Although the COSO internal control framework is voluntary, its SOX 404 compliance guidelines ensure that organizations have the required security infrastructure and systems or identify overlooked gaps that must be fixed to maintain compliance. In addition, a majority of auditors base their reviews of organizations’ internal control capabilities against the COSO framework.
The COSO framework is based on 17 principles that align with the five internal control components mandated by SOX 404. These detail what is required to demonstrate compliance with SOX 404 requirements to a third-party auditor.
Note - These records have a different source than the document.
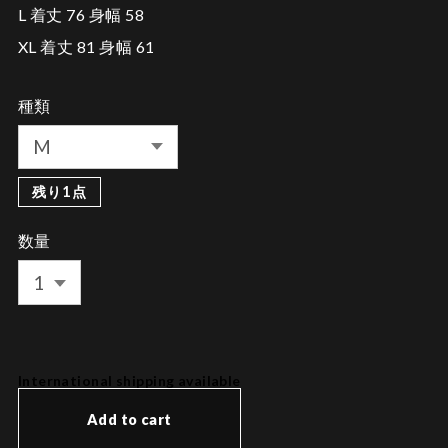
L 着丈 76 身幅 58
XL 着丈 81 身幅 61
種類
残り1点
数量
International shipping available
Add to cart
17 Principles of the COSO Framework
SOX 404 Internal Control Components | COSO Principles |
Control environment | 1. Demonstrate a commitment to integrity and ethical values 2. Ensure that the board is independent and exercises oversight responsibility 3. Establish structure, authority, reporting lines, and responsibility 4. Demonstrate commitment to attracting, developing, and retaining a competent workforce 5. Enforce accountability across the organization |
Risk assessment | 6. Specify appropriate, specific objectives 7. Identify and analyze risks 8. Assess fraud risk 9. Identify and analyze significant changes that could impact internal controls |
Control activities | 10. Select and develop internal control activities that help mitigate risks 11. Select and develop controls over technology 12. Maintain and enforce internal controls with thorough policies and procedures |
Information and communication | 13. Use relevant, high-quality information to support the execution of internal controls 14. Communicate internal control information internally 15. Communicate internal control information externally |
Monitoring | 16. Conduct ongoing and/or periodic evaluations of internal controls 17. Evaluate and communicate internal control deficiencies |
SOX 404: An opportunity to improve financial reporting
SOX 404 compliance can be cumbersome and tedious; however, it does not have to be difficult. Implementing and following the right processes and best practices helps relieve the burden of SOX 404 compliance and delivers improved financial reports.